BEGIN DATA SHOWN
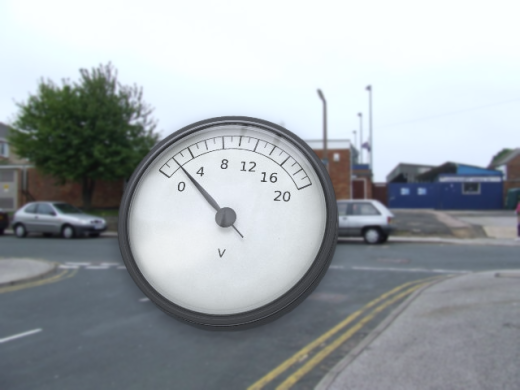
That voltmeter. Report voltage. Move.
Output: 2 V
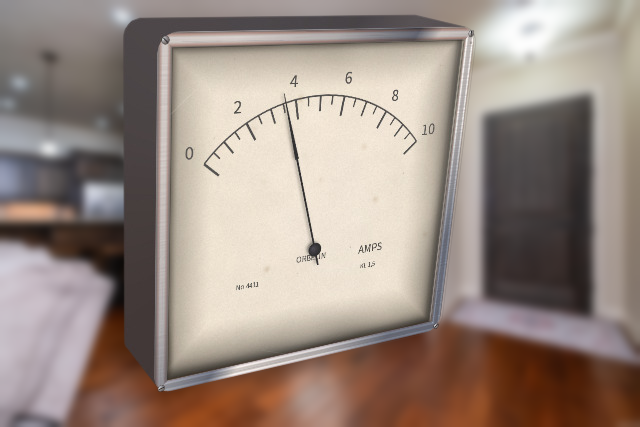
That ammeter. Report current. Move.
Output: 3.5 A
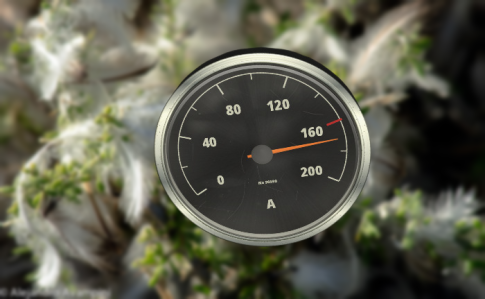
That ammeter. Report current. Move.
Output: 170 A
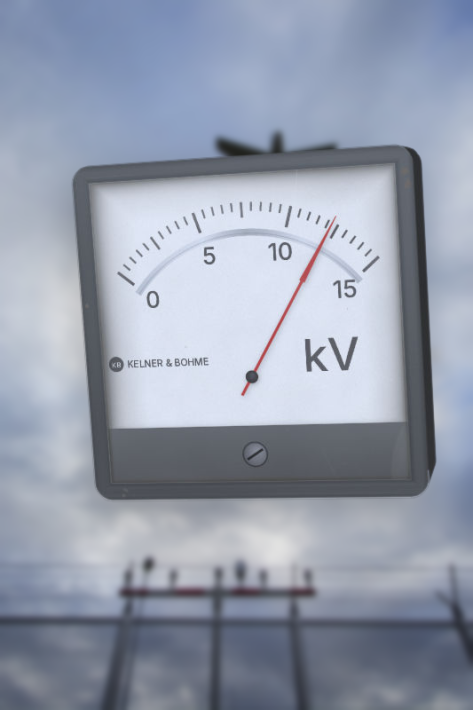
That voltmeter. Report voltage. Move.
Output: 12.25 kV
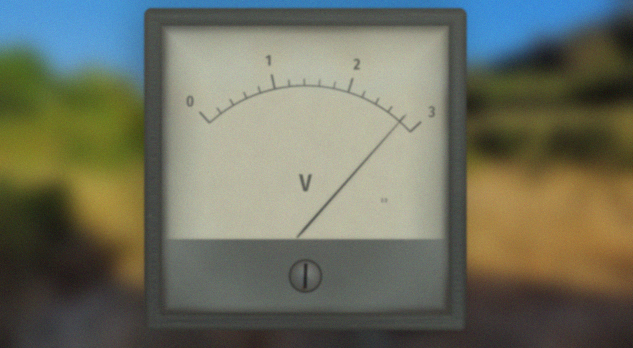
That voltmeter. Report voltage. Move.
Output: 2.8 V
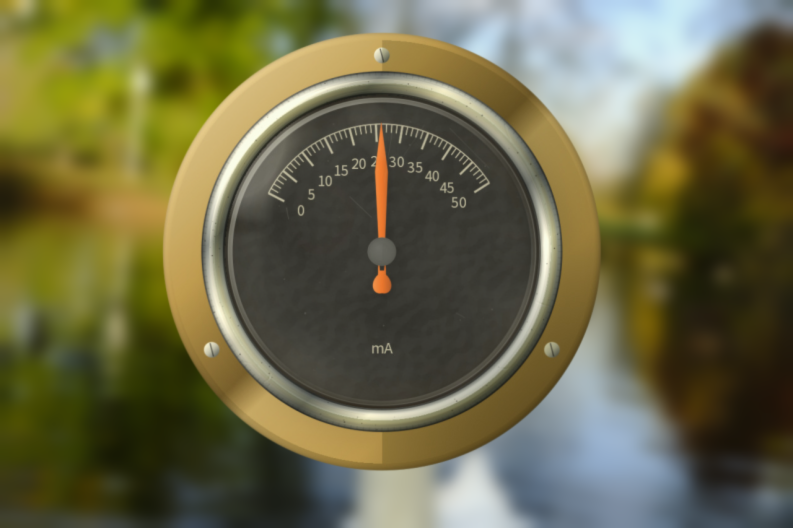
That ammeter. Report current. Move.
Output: 26 mA
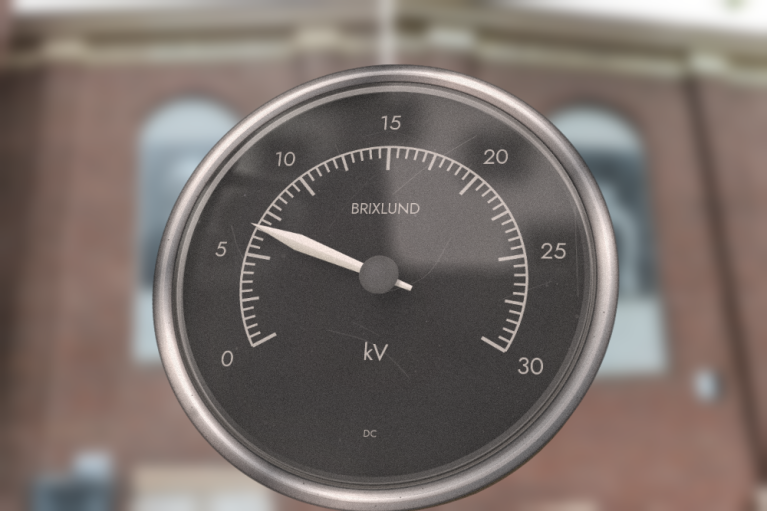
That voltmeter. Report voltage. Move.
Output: 6.5 kV
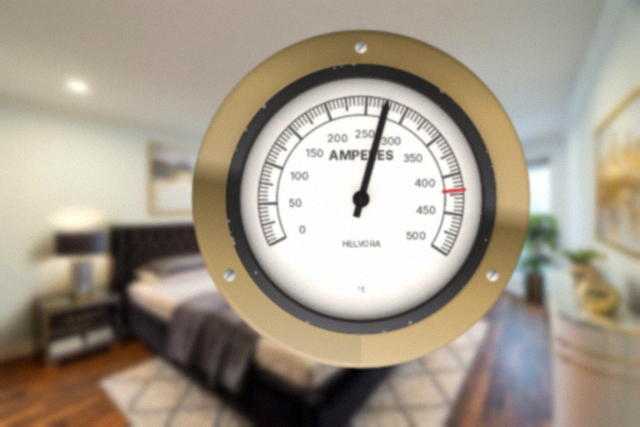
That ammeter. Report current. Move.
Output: 275 A
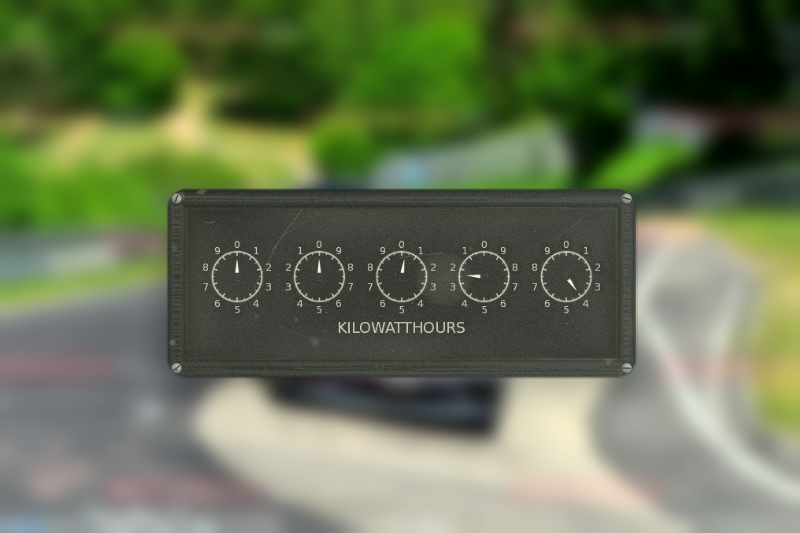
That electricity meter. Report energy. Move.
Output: 24 kWh
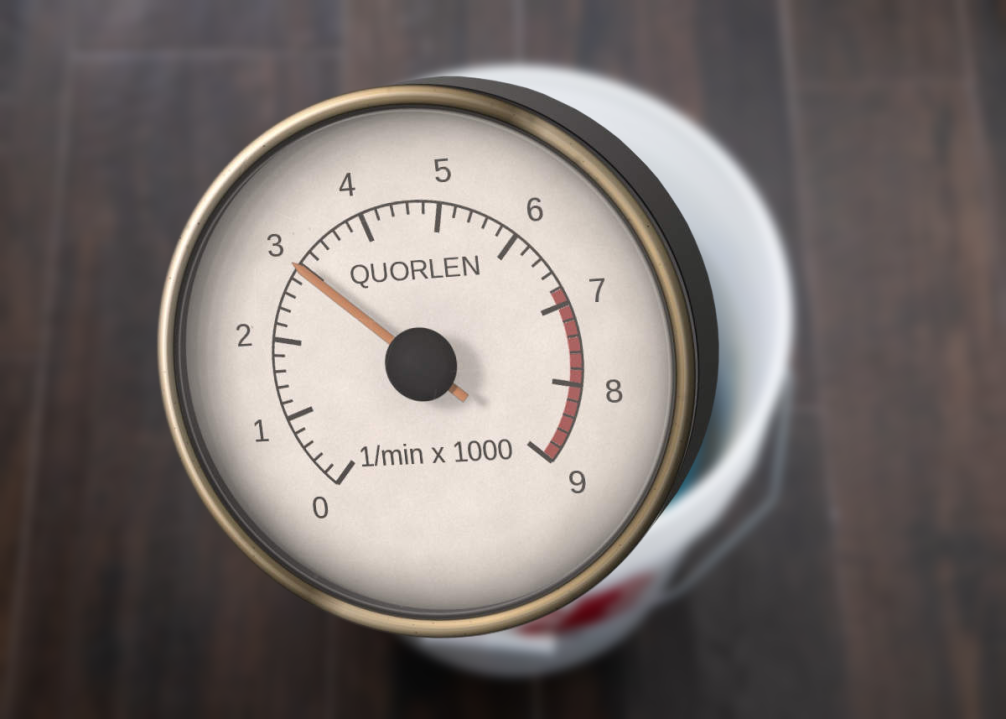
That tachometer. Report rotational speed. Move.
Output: 3000 rpm
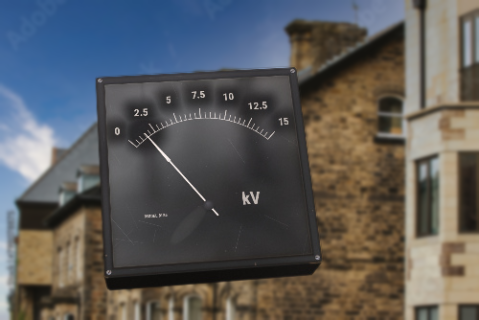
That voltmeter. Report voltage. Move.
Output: 1.5 kV
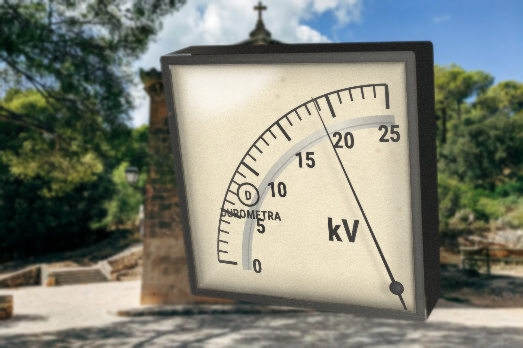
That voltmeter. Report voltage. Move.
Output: 19 kV
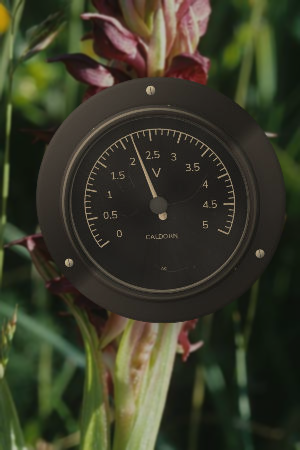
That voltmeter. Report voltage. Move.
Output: 2.2 V
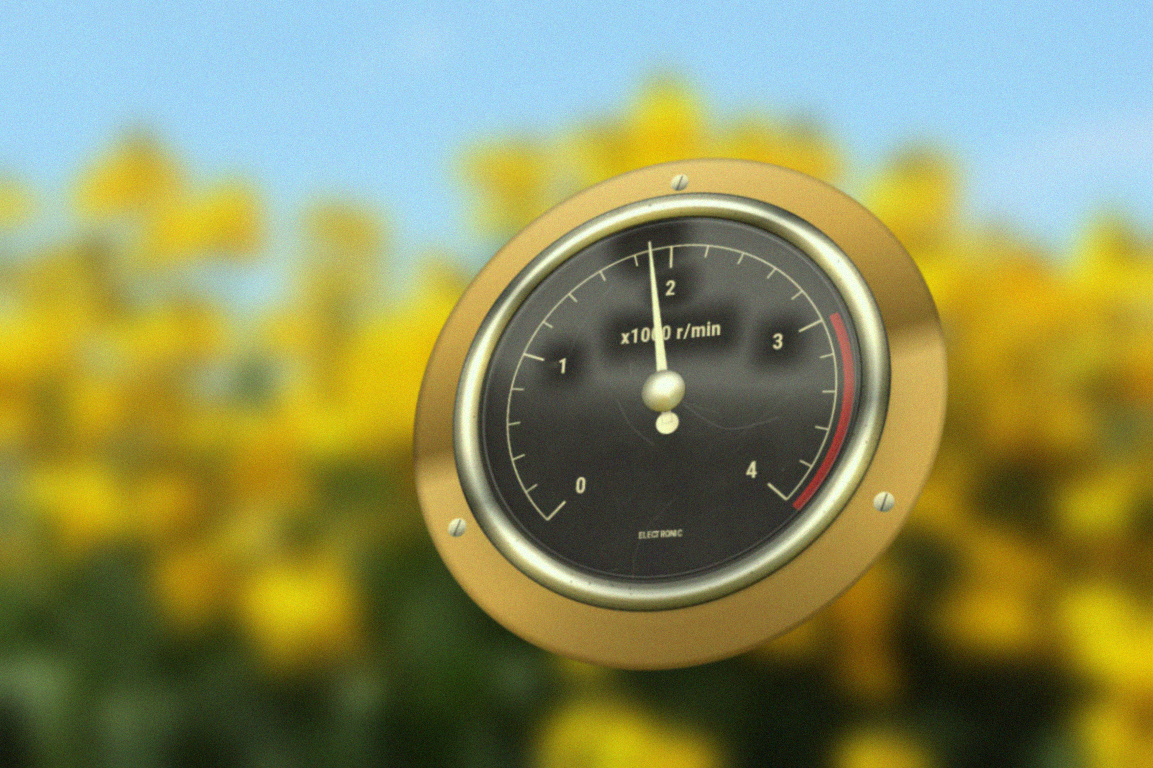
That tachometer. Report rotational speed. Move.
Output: 1900 rpm
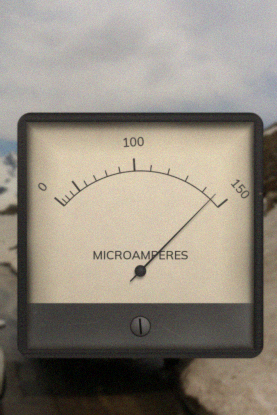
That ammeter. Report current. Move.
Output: 145 µA
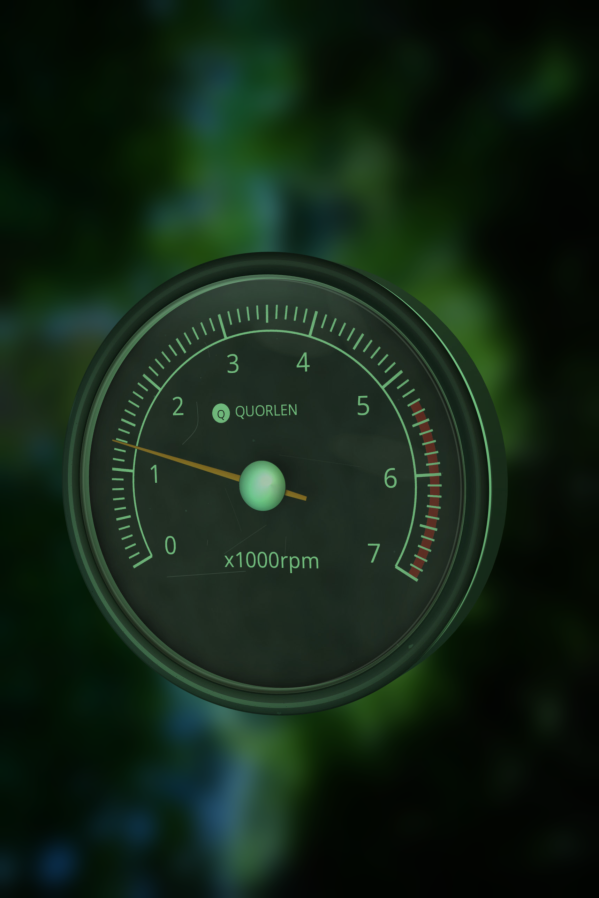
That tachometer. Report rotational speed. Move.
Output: 1300 rpm
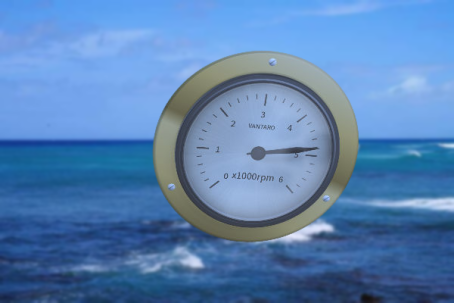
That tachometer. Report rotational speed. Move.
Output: 4800 rpm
END DATA SHOWN
__YOUR OBJECTIVE__.
Rewrite all the data above as a numbered list, one line per item, skipping any blank lines. Omit the pictures.

__EXPECTED ANSWER__.
1. That voltmeter. Report voltage. Move.
2. Output: 2 V
3. That ammeter. Report current. Move.
4. Output: 3.5 A
5. That ammeter. Report current. Move.
6. Output: 170 A
7. That voltmeter. Report voltage. Move.
8. Output: 12.25 kV
9. That voltmeter. Report voltage. Move.
10. Output: 2.8 V
11. That ammeter. Report current. Move.
12. Output: 26 mA
13. That voltmeter. Report voltage. Move.
14. Output: 6.5 kV
15. That ammeter. Report current. Move.
16. Output: 275 A
17. That electricity meter. Report energy. Move.
18. Output: 24 kWh
19. That tachometer. Report rotational speed. Move.
20. Output: 3000 rpm
21. That voltmeter. Report voltage. Move.
22. Output: 1.5 kV
23. That voltmeter. Report voltage. Move.
24. Output: 19 kV
25. That voltmeter. Report voltage. Move.
26. Output: 2.2 V
27. That tachometer. Report rotational speed. Move.
28. Output: 1900 rpm
29. That ammeter. Report current. Move.
30. Output: 145 µA
31. That tachometer. Report rotational speed. Move.
32. Output: 1300 rpm
33. That tachometer. Report rotational speed. Move.
34. Output: 4800 rpm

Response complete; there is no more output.